Hey guys! It’s finally Friday! I’m afraid that due to a very hectic working day today I haven’t had chance to put together my usual projects for the weekend post, I have however got a small post for all you sewing enthusiasts out there! If sewing’s not really your thing, why not check out some of my previous posts for some weekend inspiration?
So you may have seen my recent post about my battle with my gran’s blanket. If you didn’t, why haven’t you been keeping up to date with my blog?! Jokes, thanks for being here now! But if you did you will know all about my struggle of bias binding the edges of said blanket.

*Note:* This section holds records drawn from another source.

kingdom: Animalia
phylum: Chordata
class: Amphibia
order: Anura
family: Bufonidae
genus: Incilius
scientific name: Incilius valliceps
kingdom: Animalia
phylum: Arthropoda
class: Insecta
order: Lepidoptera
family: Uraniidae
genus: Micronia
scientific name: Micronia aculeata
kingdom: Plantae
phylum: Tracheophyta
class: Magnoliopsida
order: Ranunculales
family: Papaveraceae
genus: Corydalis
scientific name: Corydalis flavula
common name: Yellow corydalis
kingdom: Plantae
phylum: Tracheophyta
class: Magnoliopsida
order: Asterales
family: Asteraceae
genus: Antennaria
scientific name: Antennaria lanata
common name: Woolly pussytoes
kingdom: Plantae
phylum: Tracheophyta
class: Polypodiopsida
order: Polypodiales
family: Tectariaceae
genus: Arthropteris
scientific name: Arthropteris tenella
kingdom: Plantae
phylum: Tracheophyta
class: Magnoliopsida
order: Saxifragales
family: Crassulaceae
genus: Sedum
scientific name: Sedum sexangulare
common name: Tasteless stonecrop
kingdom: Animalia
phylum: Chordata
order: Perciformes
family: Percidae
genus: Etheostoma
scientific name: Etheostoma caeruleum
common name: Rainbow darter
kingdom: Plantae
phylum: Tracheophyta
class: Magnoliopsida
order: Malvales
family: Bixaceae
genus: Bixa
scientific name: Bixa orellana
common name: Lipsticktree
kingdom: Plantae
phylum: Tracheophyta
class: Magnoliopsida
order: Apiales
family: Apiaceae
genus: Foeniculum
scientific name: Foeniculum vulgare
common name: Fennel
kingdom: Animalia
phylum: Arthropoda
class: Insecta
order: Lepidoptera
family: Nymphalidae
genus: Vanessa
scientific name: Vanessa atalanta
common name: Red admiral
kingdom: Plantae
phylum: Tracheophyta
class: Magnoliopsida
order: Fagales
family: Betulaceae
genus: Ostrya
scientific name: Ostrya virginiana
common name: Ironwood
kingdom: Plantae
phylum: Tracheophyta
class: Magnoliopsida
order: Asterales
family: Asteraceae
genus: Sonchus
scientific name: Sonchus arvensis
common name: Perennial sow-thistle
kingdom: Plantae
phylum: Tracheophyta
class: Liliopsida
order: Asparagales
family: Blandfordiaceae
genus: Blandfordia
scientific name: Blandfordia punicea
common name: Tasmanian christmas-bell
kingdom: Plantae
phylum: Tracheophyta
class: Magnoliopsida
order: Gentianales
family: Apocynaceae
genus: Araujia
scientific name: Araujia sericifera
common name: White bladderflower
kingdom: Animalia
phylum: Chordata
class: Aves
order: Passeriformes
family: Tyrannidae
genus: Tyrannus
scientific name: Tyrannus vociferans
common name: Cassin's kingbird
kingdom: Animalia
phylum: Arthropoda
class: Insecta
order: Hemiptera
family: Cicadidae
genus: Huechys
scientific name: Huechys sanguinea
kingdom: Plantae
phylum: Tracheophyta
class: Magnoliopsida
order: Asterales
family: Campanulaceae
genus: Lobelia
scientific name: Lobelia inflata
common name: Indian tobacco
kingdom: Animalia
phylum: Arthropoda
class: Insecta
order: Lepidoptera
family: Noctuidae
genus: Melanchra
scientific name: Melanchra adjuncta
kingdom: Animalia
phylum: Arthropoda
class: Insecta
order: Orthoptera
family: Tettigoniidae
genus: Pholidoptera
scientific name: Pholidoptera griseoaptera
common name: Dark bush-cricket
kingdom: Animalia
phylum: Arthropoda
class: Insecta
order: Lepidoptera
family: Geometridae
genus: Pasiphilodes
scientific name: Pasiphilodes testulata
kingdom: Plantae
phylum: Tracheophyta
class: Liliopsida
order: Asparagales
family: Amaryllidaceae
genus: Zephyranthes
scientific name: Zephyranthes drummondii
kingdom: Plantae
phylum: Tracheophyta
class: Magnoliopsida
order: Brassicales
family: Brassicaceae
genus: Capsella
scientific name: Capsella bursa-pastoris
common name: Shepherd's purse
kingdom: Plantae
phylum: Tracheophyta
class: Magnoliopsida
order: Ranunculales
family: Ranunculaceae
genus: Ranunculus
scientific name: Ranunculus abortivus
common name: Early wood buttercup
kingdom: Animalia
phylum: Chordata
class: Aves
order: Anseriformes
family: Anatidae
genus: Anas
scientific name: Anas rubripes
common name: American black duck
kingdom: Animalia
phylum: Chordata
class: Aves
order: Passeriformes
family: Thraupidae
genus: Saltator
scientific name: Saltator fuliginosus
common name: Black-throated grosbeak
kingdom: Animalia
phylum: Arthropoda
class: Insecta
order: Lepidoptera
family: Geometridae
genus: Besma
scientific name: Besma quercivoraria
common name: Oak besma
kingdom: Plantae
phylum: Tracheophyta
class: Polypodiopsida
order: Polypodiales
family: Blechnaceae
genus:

After publishing that post it occurred to me that some of my readers wouldn’t know what bias binding was, and also some of you would probably like to know how to use it! Hence today’s post: How I attach bias binding. I called this post ‘How I attach bias binding’ rather than ‘How to attach bias binding’ as I’ve never actually been shown how other people do this. I’ve just sort of tried a few different techniques over the years and eventually found one that works for me, which is what I’ll be sharing with you today.
So what is bias binding?
Bias binding is something used for covering up raw edges when sewing garments or things like quilts. Its basically a strip of fabric with the two edges folded in and is bought on a roll, kind of like a cotton ribbon with the two edges folded over.
How do you attach it?
Well I can’t speak for everyone else, but this is how I attach bias binding to my projects.
- Fold the bias in half lengthways and press it with an iron. When you have done this you will have three folds in your binding, the two it is purchased with and then the one you have just added.
- Pin your bias along one of the outer folds to the raw edge of your fabric as shown below. I was adding the bias binding to a blanket that had started to fray at the edges, hence the mess poking out from behind my bias! Not to worry, all this will be encompassed by the bias binding once we have attached it 🙂
- Machine stitch along the fold where you have pinned.
- Fold the bias over the raw edge of your fabric, encompassing the edge. You want the centre fold that you have pressed into the bias to be on the edge of the fabric. Pin this into place as shown.
- You can see now that you have two neat edges on either side of your bias binding, exactly what we wanted! Machine stitch close to the edge.
There you have it! My way of applying bias binding. I’ve used this technique to edge a quilt and also to make bunting; two projects that I will be sharing with you in future blog posts!